Su di lui il giudizio nel corso degli anni è stato molto controverso. Facente parte delle SS ha partecipato al più grande e terribile genocidio della storia.
Ha anche cercato di salvare, seppur per scopi decisamente poco nobili, migliaia di animali.
Chi era Lutz Heck nella realtà, l’ufficiale tedesco protagonista della Signora dello Zoo di Varsavia
Lutz Heck nacque a Berlino il 23 aprile del 1892. Nel 1928, Heinz Heck divenne direttore dello Zoo di Hellabrunn a Monaco di Baviera) il più importante giardino zoologico della Germania meridionale.
Il fratello Lutz iniziò a collaborare con lui ad un azzardato progetto di breeding back. Lo scopo era quello della ricostituzione selettiva di estinti animali selvatici partendo dagli animali domestici dagli stessi selezionati nel corso dei secoli.
Nel 1935, Lutz si recò in Canada per ottenere esemplari di bisonti e alci per lo zoo. Il viaggio, sostenuto da Hermann Göring, servì anche come esercizio di pubbliche relazioni, permettendo a Lutz di approcciare gli espatriati tedeschi in loco per predicare i benefici del nazionalsocialismo.

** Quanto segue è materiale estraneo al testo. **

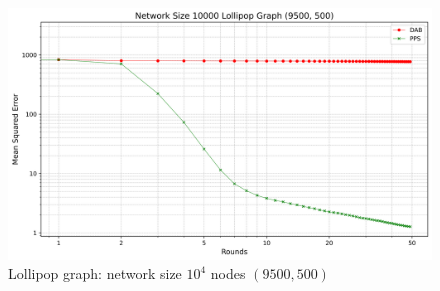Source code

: \begin{figure}[H]
    \centering
    \includegraphics[scale=0.5]{figures/lollipopGraphSimulations/9500+500/DAB_vs_PPS_LG_r50_n10000.png}
    \caption{Lollipop graph: network size $10^{4}$ nodes $(9500, 500)$}
    \label{fig:9500+500lollipopgraph}
\end{figure}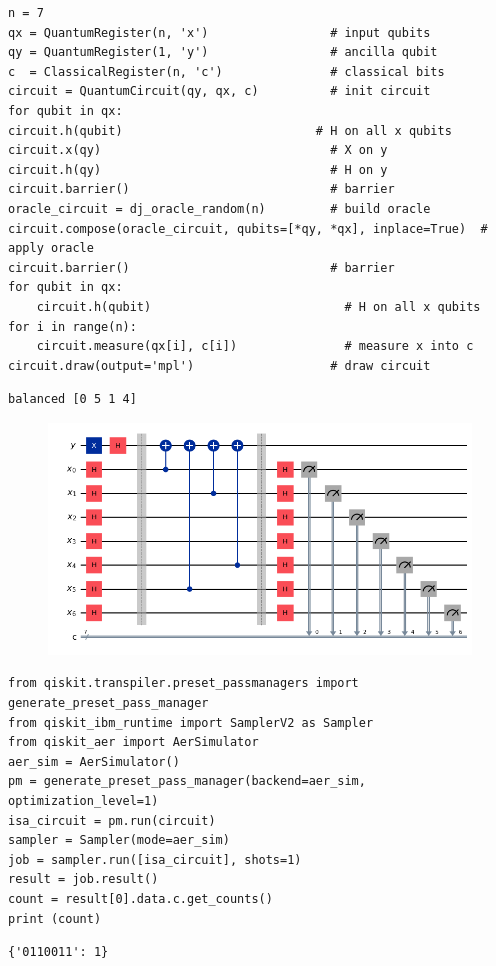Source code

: \begin{lstlisting}[style=python]
n = 7
qx = QuantumRegister(n, 'x')                 # input qubits
qy = QuantumRegister(1, 'y')                 # ancilla qubit
c  = ClassicalRegister(n, 'c')               # classical bits
circuit = QuantumCircuit(qy, qx, c)          # init circuit
for qubit in qx:
circuit.h(qubit)                           # H on all x qubits
circuit.x(qy)                                # X on y
circuit.h(qy)                                # H on y
circuit.barrier()                            # barrier
oracle_circuit = dj_oracle_random(n)         # build oracle
circuit.compose(oracle_circuit, qubits=[*qy, *qx], inplace=True)  # apply oracle
circuit.barrier()                            # barrier
for qubit in qx:
	circuit.h(qubit)                           # H on all x qubits
for i in range(n):
	circuit.measure(qx[i], c[i])               # measure x into c
circuit.draw(output='mpl')                   # draw circuit
\end{lstlisting}
\begin{lstlisting}
balanced [0 5 1 4]
\end{lstlisting}

\begin{figure}[h!]\centering
	\includegraphics[scale=.5]{images/lab04_2}
\end{figure}

\begin{lstlisting}[style=python]
from qiskit.transpiler.preset_passmanagers import generate_preset_pass_manager
from qiskit_ibm_runtime import SamplerV2 as Sampler
from qiskit_aer import AerSimulator
aer_sim = AerSimulator()
pm = generate_preset_pass_manager(backend=aer_sim, optimization_level=1)
isa_circuit = pm.run(circuit)
sampler = Sampler(mode=aer_sim)
job = sampler.run([isa_circuit], shots=1)
result = job.result()
count = result[0].data.c.get_counts()
print (count)
\end{lstlisting}
\begin{lstlisting}
{'0110011': 1}
\end{lstlisting}

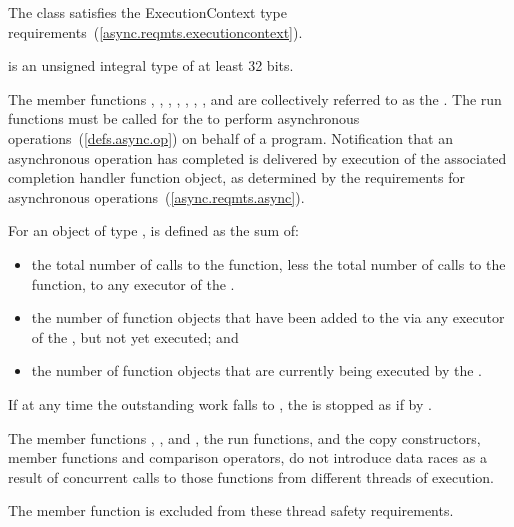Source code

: \pnum
The class  satisfies the ExecutionContext type requirements~(\ref{async.reqmts.executioncontext}).

%
\pnum
{} is an 
unsigned integral type of at least 32 bits.

\pnum
The  member functions , , , , , , , and  are collectively referred to as the . The run functions must be called for the  to perform asynchronous operations~(\ref{defs.async.op}) on behalf of a \Cpp program. Notification that an asynchronous operation has completed is delivered by execution of the associated completion handler function object, as determined by the requirements for asynchronous operations~(\ref{async.reqmts.async}).

\pnum
For an object of type ,  is defined as the sum of:

\begin{itemize}
\item
the total number of calls to the  function, less the total number of calls to the  function, to any executor of the .
\item
the number of function objects that have been added to the  via any executor of the , but not yet executed; and
\item
the number of function objects that are currently being executed by the .
\end{itemize}

\pnum
If at any time the outstanding work falls to , the  is stopped as if by .

\pnum
The  member functions , , and , the run functions, and the  copy constructors, member functions and comparison operators, do not introduce data races as a result of concurrent calls to those functions from different threads of execution. \begin{note} The  member function is excluded from these thread safety requirements. \end{note}


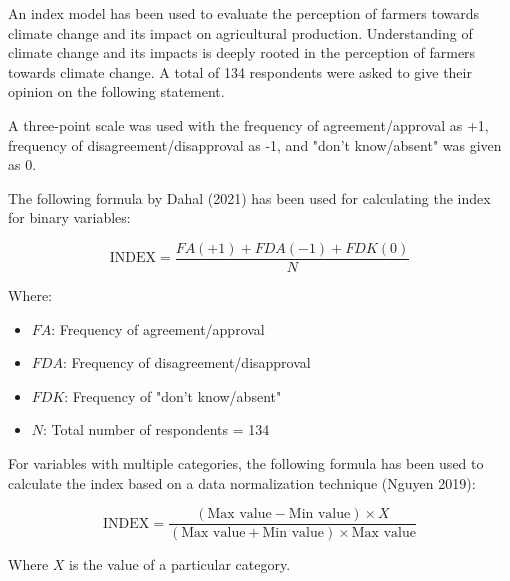 An index model has been used to evaluate the perception of farmers towards climate change and its impact on agricultural production. Understanding of climate change and its impacts is deeply rooted in the perception of farmers towards climate change. A total of 134 respondents were asked to give their opinion on the following statement.

A three-point scale was used with the frequency of agreement/approval as +1, frequency of disagreement/disapproval as -1, and "don’t know/absent" was given as 0.

The following formula by Dahal (2021) has been used for calculating the index for binary variables:

\[
\text{INDEX} = \frac{FA(+1) + FDA(-1) + FDK(0)}{N}
\]

Where:
\begin{itemize}
    \item $FA$: Frequency of agreement/approval
    \item $FDA$: Frequency of disagreement/disapproval
    \item $FDK$: Frequency of "don’t know/absent"
    \item $N$: Total number of respondents = 134
\end{itemize}

For variables with multiple categories, the following formula has been used to calculate the index based on a data normalization technique (Nguyen 2019):

\[
\text{INDEX} = \frac{(\text{Max value} - \text{Min value}) \times X}{(\text{Max value} + \text{Min value}) \times \text{Max value}}
\]

Where $X$ is the value of a particular category.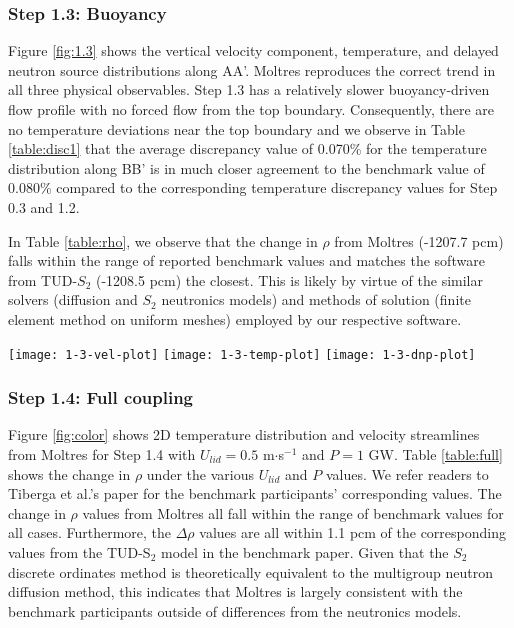 \subsubsection{Step 1.3: Buoyancy}

Figure \ref{fig:1.3} shows the vertical velocity component, temperature, and
delayed neutron source distributions along AA'.
Moltres reproduces the correct trend in all three physical
observables. Step 1.3 has a relatively slower buoyancy-driven flow profile with
no forced flow from the top boundary. Consequently, there are no temperature
deviations near the top boundary and we observe in Table \ref{table:disc1} that
the average discrepancy value of 0.070\% for the temperature distribution along
BB' is in much closer agreement to the benchmark value of 0.080\% compared to
the corresponding temperature discrepancy values for Step 0.3 and 1.2.

In Table \ref{table:rho}, we observe that the change in $\rho$ from
Moltres (-1207.7 pcm) falls within the range of reported benchmark values and
matches the software from TUD-$S_2$ (-1208.5 pcm) the closest. This is likely
by virtue of the similar solvers (diffusion and $S_2$ neutronics models) and
methods of solution (finite element method on uniform meshes) employed by our
respective software.
%
\begin{figure*}[htb]
	\centering
	\texttt{[image: 1-3-vel-plot]}
	\texttt{[image: 1-3-temp-plot]}
	\texttt{[image: 1-3-dnp-plot]}
	\caption{Step 1.3 \textemdash\ Vertical velocity component, temperature distribution,
	and delayed neutron source along AA'.}
	\label{fig:1.3}
\end{figure*}

\FloatBarrier

\subsubsection{Step 1.4: Full coupling}

Figure \ref{fig:color} shows 2D temperature distribution and velocity
streamlines from Moltres for Step 1.4 with $U_{lid} = 0.5$ m$\cdot$s$^{-1}$ and
$P = 1$ GW. Table \ref{table:full} shows the change in $\rho$ under the various
$U_{lid}$ and $P$ values. We refer readers to Tiberga et al.'s paper
\cite{tiberga_results_2020} for the benchmark participants' corresponding
values. The change in $\rho$ values from Moltres all fall within the range of
benchmark values
for all cases. Furthermore, the $\Delta\rho$ values are all within 1.1 pcm of
the corresponding values from the TUD-S$_2$ model in the benchmark paper. Given
that the $S_2$ discrete ordinates method is theoretically equivalent to the
multigroup neutron diffusion method, this indicates that Moltres is largely
consistent with the benchmark participants outside of differences from the
neutronics models.

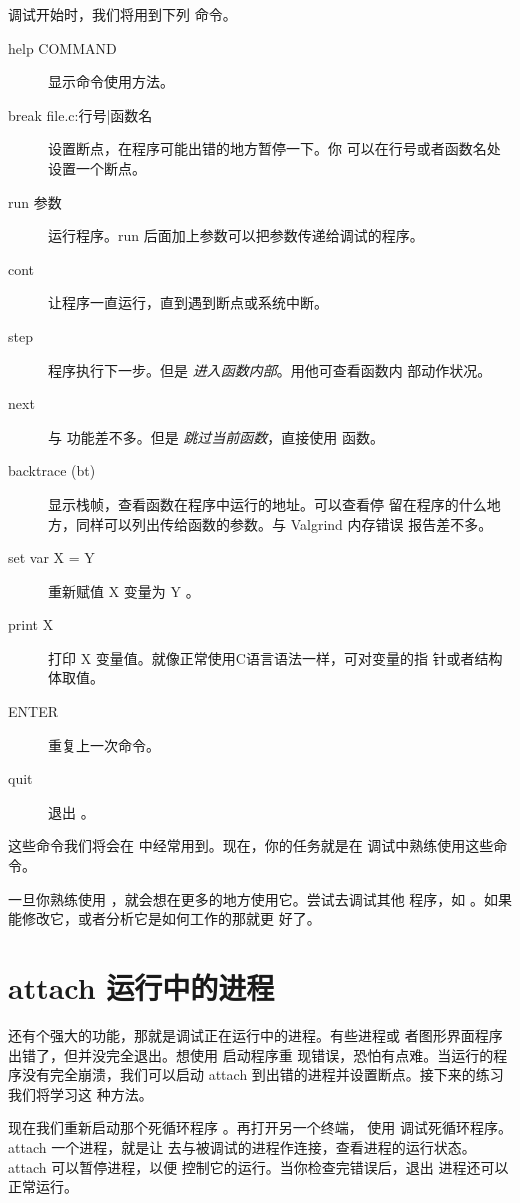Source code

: \begin{enumerate}
调试开始时，我们将用到下列  命令。

\begin{description}
\item[help COMMAND] 显示命令使用方法。
\item[break file.c:行号|函数名] 设置断点，在程序可能出错的地方暂停一下。你
  可以在行号或者函数名处设置一个断点。
\item[run 参数] 运行程序。run 后面加上参数可以把参数传递给调试的程序。
\item[cont] 让程序一直运行，直到遇到断点或系统中断。
\item[step] 程序执行下一步。但是 \emph{进入函数内部}。用他可查看函数内
  部动作状况。
\item[next] 与  功能差不多。但是 \emph{跳过当前函数}，直接使用
  函数。
\item[backtrace (bt)] 显示栈帧，查看函数在程序中运行的地址。可以查看停
  留在程序的什么地方，同样可以列出传给函数的参数。与 Valgrind 内存错误
  报告差不多。
\item[set var X = Y] 重新赋值 X 变量为 Y 。
\item[print X] 打印 X 变量值。就像正常使用C语言语法一样，可对变量的指
  针或者结构体取值。
\item[ENTER] 重复上一次命令。
\item[quit] 退出 。
\end{description}


这些命令我们将会在  中经常用到。现在，你的任务就是在
 调试中熟练使用这些命令。


一旦你熟练使用 ，就会想在更多的地方使用它。尝试去调试其他
程序，如 。如果能修改它，或者分析它是如何工作的那就更
好了。

\section{attach 运行中的进程}

 还有个强大的功能，那就是调试正在运行中的进程。有些进程或
者图形界面程序出错了，但并没完全退出。想使用  启动程序重
现错误，恐怕有点难。当运行的程序没有完全崩溃，我们可以启动
 attach 到出错的进程并设置断点。接下来的练习我们将学习这
种方法。

现在我们重新启动那个死循环程序 。再打开另一个终端，
使用  调试死循环程序。attach 一个进程，就是让 
去与被调试的进程作连接，查看进程的运行状态。attach 可以暂停进程，以便
控制它的运行。当你检查完错误后，退出  进程还可以正常运行。


\end{enumerate}
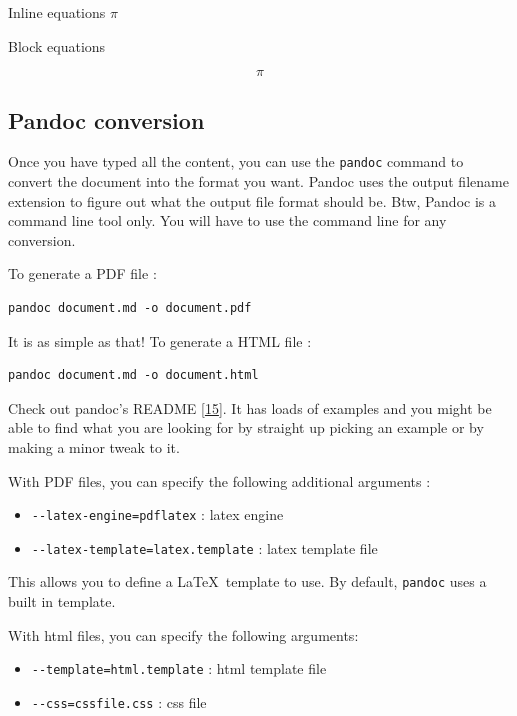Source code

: \documentclass[journal,10pt,final]{IEEEtran}
\providecommand{\tightlist}{%
  \setlength{\itemsep}{0pt}\setlength{\parskip}{0pt}}
\begin{document}
Inline equations \(\pi\)

Block equations

\begin{equation}
\pi
\label{eq:pi}\end{equation}

\subsection{Pandoc conversion}\label{pandoc-conversion}

Once you have typed all the content, you can use the \texttt{pandoc}
command to convert the document into the format you want. Pandoc uses
the output filename extension to figure out what the output file format
should be. Btw, Pandoc is a command line tool only. You will have to use
the command line for any conversion.

To generate a PDF file :

\begin{verbatim}
pandoc document.md -o document.pdf
\end{verbatim}

It is as simple as that! To generate a HTML file :

\begin{verbatim}
pandoc document.md -o document.html
\end{verbatim}

Check out pandoc's README {[}\protect\hyperlink{ref-ux5fpandoc}{15}{]}.
It has loads of examples and you might be able to find what you are
looking for by straight up picking an example or by making a minor tweak
to it.

With PDF files, you can specify the following additional arguments :

\begin{itemize}
\tightlist
\item
  \texttt{-\/-latex-engine=pdflatex} : latex engine
\item
  \texttt{-\/-latex-template=latex.template} : latex template file
\end{itemize}

This allows you to define a \LaTeX~template to use. By default,
\texttt{pandoc} uses a built in template.

With html files, you can specify the following arguments:

\begin{itemize}
\tightlist
\item
  \texttt{-\/-template=html.template} : html template file
\item
  \texttt{-\/-css=cssfile.css} : css file
\end{itemize}
\end{document}
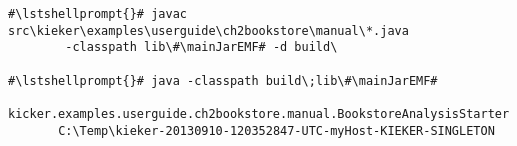\begin{lstlisting}[caption=Commands to compile and run the analysis under Windows,label=lst:bookstoreAnalysisStarterWin]
#\lstshellprompt{}# javac src\kieker\examples\userguide\ch2bookstore\manual\*.java 
        -classpath lib\#\mainJarEMF# -d build\

#\lstshellprompt{}# java -classpath build\;lib\#\mainJarEMF#
       kicker.examples.userguide.ch2bookstore.manual.BookstoreAnalysisStarter 
       C:\Temp\kieker-20130910-120352847-UTC-myHost-KIEKER-SINGLETON
\end{lstlisting}	

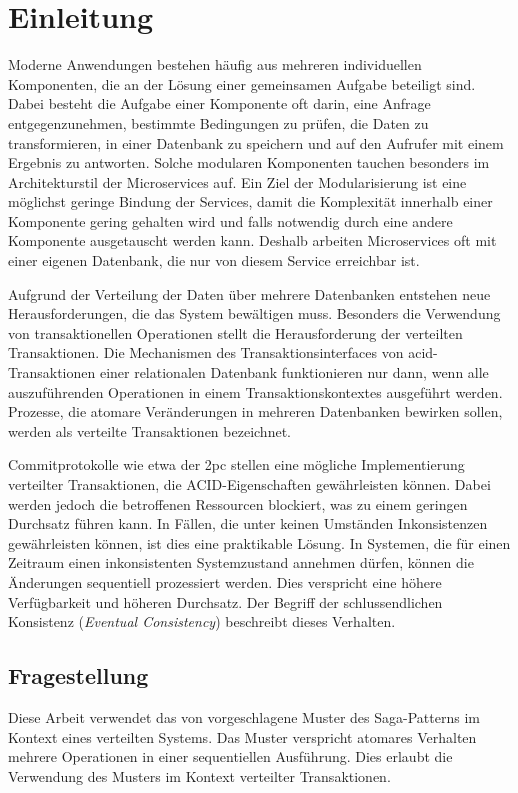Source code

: \chapter{Einleitung}

Moderne Anwendungen bestehen häufig aus mehreren individuellen Komponenten, die an der Lösung einer gemeinsamen Aufgabe beteiligt sind. Dabei besteht die Aufgabe einer Komponente oft darin, eine Anfrage entgegenzunehmen, bestimmte Bedingungen zu prüfen, die Daten zu transformieren, in einer Datenbank zu speichern und auf den Aufrufer mit einem Ergebnis zu antworten. Solche modularen Komponenten tauchen besonders im Architekturstil der Microservices auf. Ein Ziel der Modularisierung ist eine möglichst geringe Bindung der Services, damit die Komplexität innerhalb einer Komponente gering gehalten wird und falls notwendig durch eine andere Komponente ausgetauscht werden kann. Deshalb arbeiten Microservices oft mit einer eigenen Datenbank, die nur von diesem Service erreichbar ist. 

Aufgrund der Verteilung der Daten über mehrere Datenbanken entstehen neue Herausforderungen, die das System bewältigen muss. Besonders die Verwendung von transaktionellen Operationen stellt die Herausforderung der verteilten Transaktionen. Die Mechanismen des Transaktionsinterfaces von \acrshort{acid}-Transaktionen einer relationalen Datenbank funktionieren nur dann, wenn alle auszuführenden Operationen in einem Transaktionskontextes ausgeführt werden. Prozesse, die atomare Veränderungen in mehreren Datenbanken bewirken sollen, werden als verteilte Transaktionen bezeichnet. 

Commitprotokolle wie etwa der \acrfull{2pc} stellen eine mögliche Implementierung verteilter Transaktionen, die ACID-Eigenschaften gewährleisten können. Dabei werden jedoch die betroffenen Ressourcen blockiert, was zu einem geringen Durchsatz führen kann. In Fällen, die unter keinen Umständen Inkonsistenzen gewährleisten können, ist dies eine praktikable Lösung. In Systemen, die für einen Zeitraum einen inkonsistenten Systemzustand annehmen dürfen, können die Änderungen sequentiell prozessiert werden. Dies verspricht eine höhere Verfügbarkeit und höheren Durchsatz. Der Begriff der schlussendlichen Konsistenz (\textit{Eventual Consistency}) beschreibt dieses Verhalten. 

\section{Fragestellung}
Diese Arbeit verwendet das von \citeauthor{GarciaMolina.1987} vorgeschlagene Muster des Saga-Patterns im Kontext eines verteilten Systems. Das Muster verspricht atomares Verhalten mehrere Operationen in einer sequentiellen Ausführung. Dies erlaubt die Verwendung des Musters im Kontext verteilter Transaktionen. 

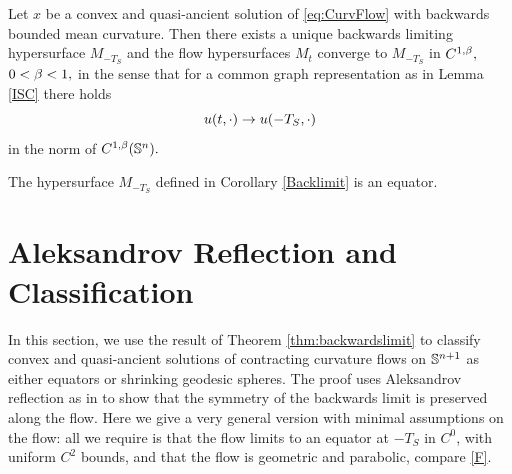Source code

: \documentclass{amsart}
\begin{document}
\begin{cor}\label{Backlimit}
Let $x$ be a convex and quasi-ancient solution of \eqref{eq:CurvFlow} with backwards bounded mean curvature. Then there exists a unique backwards limiting hypersurface $M_{-T_S}$ and the flow hypersurfaces $M_t$ converge to $M_{-T_S}$ in $C^{1,\b},$ $0<\b<1,$ in the sense that for a common graph representation as in Lemma \ref{ISC} there holds
$$u(t,\cdot)\ra u(-T_S,\cdot)$$
in the norm of $C^{1,\b}(\S^n).$
\end{cor}
\begin{thm}
\label{thm:backwardslimit}
The hypersurface $M_{-T_S}$ defined in Corollary \ref{Backlimit} is an equator.
\end{thm}
\section{Aleksandrov Reflection and Classification}\label{sec:reflection}
In this section, we use the result of Theorem \ref{thm:backwardslimit} to classify convex and quasi-ancient solutions of contracting curvature flows on \(\S^{n+1}\) as either equators or shrinking geodesic spheres. The proof uses Aleksandrov reflection as in \cite{BryanIvaki:08/2015, BryanLouie:04/2016} to show that the symmetry of the backwards limit is preserved along the flow. Here we give a very general version with minimal assumptions on the flow: all we require is that the flow limits to an equator at $-T_S$ in \(C^0\), with uniform \(C^2\) bounds, and that the flow is geometric and parabolic, compare \cref{F}.
\end{document}
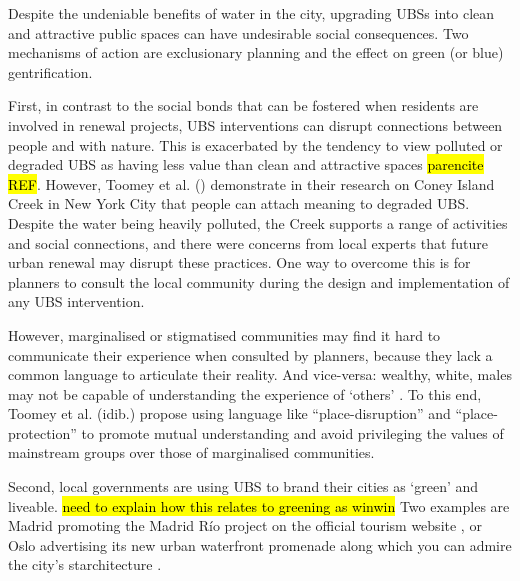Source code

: \documentclass{article}
\begin{document}
Despite the undeniable benefits of water in the city, upgrading UBSs into clean and attractive public spaces can have undesirable social consequences.
Two mechanisms of action are exclusionary planning and the effect on green (or blue) gentrification.

First, in contrast to the social bonds that can be fostered when residents are involved in renewal projects, UBS interventions can disrupt connections between people and with nature.
This is exacerbated by the tendency to view polluted or degraded UBS as having less value than clean and attractive spaces \hl{parencite REF}. 
However, Toomey et al. (\citeyear{toomey2021place}) demonstrate in their research on Coney Island Creek in New York City that people can attach meaning to degraded UBS. Despite the water being heavily polluted, the Creek supports a range of activities and social connections, and there were concerns from local experts that future urban renewal may disrupt these practices. One way to overcome this is for planners to consult the local community during the design and implementation of any UBS intervention.

However, marginalised or stigmatised communities may find it hard to communicate their experience when consulted by planners, because they lack a common language to articulate their reality. And vice-versa: wealthy, white, males may not be capable of understanding the experience of `others' \parencite{anguelovski2020expanding}. To this end, Toomey et al. (idib.) propose using language like ``place-disruption'' and ``place-protection'' to promote mutual understanding and avoid privileging the values of mainstream groups over those of marginalised communities.

Second, local governments are using UBS to brand their cities as `green' and liveable.
\hl{need to explain how this relates to greening as winwin} Two examples are Madrid promoting the Madrid Río project on the official tourism website \parencite{madridrio}, or Oslo advertising its new urban waterfront promenade along which you can admire the city's starchitecture \parencite{visitoslo}.
\end{document}
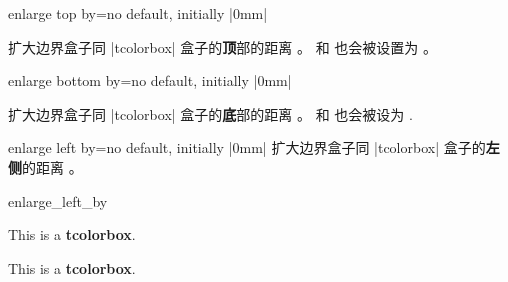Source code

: \begin{docTcbKey}{enlarge top by}{=}{no default, initially |0mm|}


  扩大边界盒子同 |tcolorbox| 盒子的{\bf 顶}部的距离 。
   和
   也会被设置为 。
\end{docTcbKey}


\begin{docTcbKey}{enlarge bottom by}{=}{no default, initially |0mm|}

  扩大边界盒子同 |tcolorbox| 盒子的{\bf 底}部的距离 。
   和
   也会被设为 .
\end{docTcbKey}



\begin{docTcbKey}{enlarge left by}{=}{no default, initially |0mm|}
扩大边界盒子同 |tcolorbox| 盒子的{\bf 左侧}的距离 。
\begin{exdispExample}[safety=2cm]{enlarge_left_by}

\begin{tcolorbox}[enlarge left by=2cm,width=5cm,enhanced,show bounding box]
This is a \textbf{tcolorbox}.
\end{tcolorbox}
\begin{tcolorbox}[enlarge left by=-2cm,width=\linewidth+2cm]
This is a \textbf{tcolorbox}.
\end{tcolorbox}
\end{exdispExample}
\end{docTcbKey}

Nel corso dell’occupazione della Polonia, Lutz Heck poté acquisire gli animali più preziosi dello zoo di Varsavia, portandoli nei giardini zoologici tedeschi. Più in generale, i vari territori occupati fornirono a Lutz ed Heinz Heck vari esemplari di cavalli da utilizzare nel loro progetto di breeding back del Tarpan.
Al termine della battaglia di Berlino scappò in Baviera per sfuggire dall’Armata Rossa.
Nel 1984, un anno dopo la sua morte, un busto commemorativo di Heck venne posato nello zoo di Berlino. Nel 2015 ne venne richiesta la rimozione in ragione del contributo di Lutz Heck alla causa nazista ma si preferì aggiungere al busto una targa esplicativa del coinvolgimento di Heck con il nazismo.